I felt like I was drowning, struggling to get my head above the crowd, listening for the sounds of paramedics that hadn’t come yet. The words dead girl bobbed over and over to the surface.
No, not dead. Posie couldn’t be dead. I twisted my wrists, forcing a gap in Jeremy’s fingers and wriggling free, then brought my elbow back hard in his rib. I heard him grunt, and I darted into the crowd, plowing through it, fiercely determined to get to Posie. To touch her. I blocked out everything else, the smells, the angry people I bumped aside, the morbid curiosity of everyone I touched, and forced my way into the bathroom. Fumes and sweat and fear assaulted me. I shoved my way farther in. I could hear Jeremy calling my name.
In front of one of the stalls, the crowd of bystanders waved hands in front of their faces, brushing away the noxious scent of something burning. Through the gap, I saw Posie’s sandals peaking out of the open stall door. A man knelt at her side, crammed between her body and the wall. He coughed, his eyes watering uncontrollably. I pushed closer. The man held Posie’s wrist, unable to find a pulse. A horrified expression came over his face as he drew her arm cautiously away from his body. Ash-gray blisters crept over her skin, a shape materializing on the inside of her forearm.
The crowd gasped, struggling to see as the number three burned into existence, leaving an oozing white path where it consumed her. The man covered his mouth with his sleeve and dropped her hand.
I fell to my knees and reached for her ankle just as two hands grabbed me under my arms and dragged me back.
It had only been a moment. The faintest flicker. But I’d felt her.

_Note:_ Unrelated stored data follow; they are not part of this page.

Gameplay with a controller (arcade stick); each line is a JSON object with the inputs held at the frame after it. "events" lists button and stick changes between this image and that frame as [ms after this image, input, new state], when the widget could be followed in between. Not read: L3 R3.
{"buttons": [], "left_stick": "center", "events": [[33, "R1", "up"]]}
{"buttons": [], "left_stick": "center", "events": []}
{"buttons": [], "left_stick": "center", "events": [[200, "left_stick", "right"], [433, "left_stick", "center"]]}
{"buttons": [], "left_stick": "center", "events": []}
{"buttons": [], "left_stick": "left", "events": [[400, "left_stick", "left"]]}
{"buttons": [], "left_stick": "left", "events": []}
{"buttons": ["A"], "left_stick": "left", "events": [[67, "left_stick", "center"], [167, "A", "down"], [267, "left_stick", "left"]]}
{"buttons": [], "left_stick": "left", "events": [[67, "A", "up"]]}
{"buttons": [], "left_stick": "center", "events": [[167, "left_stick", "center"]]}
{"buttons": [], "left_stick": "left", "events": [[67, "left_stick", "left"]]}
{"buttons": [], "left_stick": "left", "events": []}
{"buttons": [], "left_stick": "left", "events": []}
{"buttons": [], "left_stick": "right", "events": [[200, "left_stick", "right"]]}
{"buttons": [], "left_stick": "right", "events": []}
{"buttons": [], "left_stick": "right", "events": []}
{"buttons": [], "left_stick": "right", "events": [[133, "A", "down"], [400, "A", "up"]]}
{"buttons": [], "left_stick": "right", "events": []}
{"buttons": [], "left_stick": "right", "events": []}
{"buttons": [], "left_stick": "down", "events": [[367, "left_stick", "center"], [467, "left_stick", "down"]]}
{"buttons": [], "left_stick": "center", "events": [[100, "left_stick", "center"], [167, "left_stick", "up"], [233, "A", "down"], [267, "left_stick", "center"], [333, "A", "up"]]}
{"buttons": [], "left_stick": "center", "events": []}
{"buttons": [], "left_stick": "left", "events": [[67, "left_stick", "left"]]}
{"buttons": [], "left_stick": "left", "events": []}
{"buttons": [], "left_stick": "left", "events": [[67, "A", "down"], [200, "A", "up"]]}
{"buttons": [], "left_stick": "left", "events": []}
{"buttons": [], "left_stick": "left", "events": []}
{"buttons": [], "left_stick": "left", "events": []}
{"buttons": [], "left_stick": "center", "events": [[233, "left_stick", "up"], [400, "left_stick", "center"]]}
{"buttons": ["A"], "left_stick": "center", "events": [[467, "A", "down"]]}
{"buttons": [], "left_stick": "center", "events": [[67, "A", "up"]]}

I let Jeremy carry me away, the crowd swallowing me as I screamed, “Someone help her! She’s alive!”
? ? ?
An hour later we were on the bus, heading home. The emergency exit lights cast a haunting glow over the somber faces around us. It was quiet except for the drone of the engine. No one spoke. One teacher remained at the park with the handful of students who’d claimed they’d been the last to see Posie hours before. Jeremy had dragged me away before the police arrived, insisting that we needed to get back to the bus. He’d been livid, and walked clutching his bruised rib. When he took my hand, I’d tasted the copper and salt of his anger. He’d pulled me hard through the crowd, repeating himself over and over. If we could make it back to the bus, everything would be okay. Paramedics and police rushed past us, and Jeremy kept his head down, murmuring in my ear to keep walking. Everything would be okay, the soothing words at odds with what he was clearly feeling. “There’s nothing we can do for her,” he’d said, holding me close to his side until we were herded into the bus.
I curled in on myself with my arms around my knees, forehead down, and I shut my eyes against the image of Posie blistering and the number three burning. Three, eighteen, ten. What did they mean? Where was the pattern? I forced my brain to zero in on the details, to clamp down on the hard facts of what I’d witnessed. But they were clouded in the chaos of the moment, and the confusion of the crowd.
Think.
I took a deep breath, focused. Started with the obvious. The number in Posie’s arm was made by a chemical burn. But it was the dramatic appearance—the well-timed bleaching of the number in her coffee-brown skin, white blisters in necrotized flesh—that gave the only clue to which chemical might have been used.
Bits and pieces of data circled my brain, like puzzle pieces sliding over a tabletop, seeking a logical intersection. Slowly, they began snapping together. The acid was probably lipophilic. Hydrofluoric acid was highly corrosive and yet slow to show burn symptoms on the skin. It could be purchased in most hardware stores, and would be easy to smuggle into the park in a sealed plastic water bottle. A set of rubber gloves and a small mask to protect the lungs would be just as easy to conceal. That’s all that would have been needed to administer the poison, and a very small amount, just a few milliliters, would have been enough to kill her.
But somehow, Posie Washington had survived.
“How did you know?” Jeremy startled me. The question was barely more than a whisper in the dark. I pulled my head from my hands and looked up at him, unsure what he was really asking. Was he asking me how I knew where to find her, or how I knew she was alive? It didn’t matter. I couldn’t tell him anyway.
I let my silence speak for me. For Emily and Marcia and Posie. For the mysterious numbers etched in their skin. There was nothing to say. My puzzle was riddled with holes, pieces thrown everywhere and none of them fit. I had no answers for any of this.
Instead, I said, “I’m sorry. I didn’t mean to hurt you. I just needed to see her. Are your ribs okay?”
Jeremy massaged them tenderly. “Remind me never to sneak up behind you.”
“Why were you so mad back there?”
He gaped at me, shaking his head as if he couldn’t believe I’d asked the question. “You were trying to run headlong into what may or may not have been the scene of an attempted murder, Nearly.”